(Beginning of Text shown)
Any takers? and is the fuel pump and filter in the tank?
Thanks,tv
The fuel pump is in the tank. The fuel filter is in the engine compartment. It's mounted to the firewall to the right of the battery (in US CR-Vs).
Isn't Honda antifreeze red?
I'm sure that if a service tech looked at yours, he/she would recognize the signs of bad oil. If there is a problem, this would be covered under warranty.
I don't believe there are any differences in the cargo area between US spec and Australian CR-Vs. Many owners have ordered Aussie parts in the past, so it's a good bet that the barrier you've seen will fit.
(End of Text shown)
→ What the task requires
How would you translate the sentence "The fuel filter is in the engine compartment." from the CR-V forum text into Spanish? The listing is separate material and has no connection to the CR-V forum text.
(Beginning of Data for analysis)
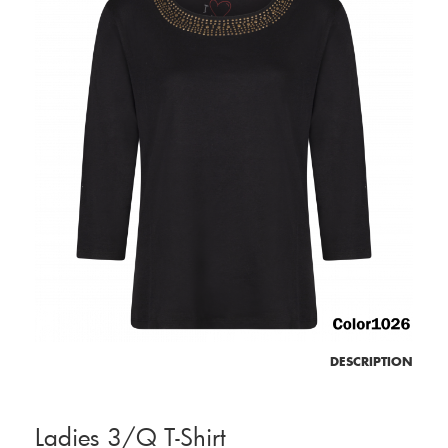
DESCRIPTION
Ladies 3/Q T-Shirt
(End of Data for analysis)
(Beginning of Data for analysis)
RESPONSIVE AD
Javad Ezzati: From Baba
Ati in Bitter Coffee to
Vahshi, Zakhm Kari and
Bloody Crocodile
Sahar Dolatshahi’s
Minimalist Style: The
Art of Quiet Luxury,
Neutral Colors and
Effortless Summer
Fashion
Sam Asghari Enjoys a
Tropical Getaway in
(End of Data for analysis)
→ Exercise answer
El filtro de combustible está en el compartimento del motor.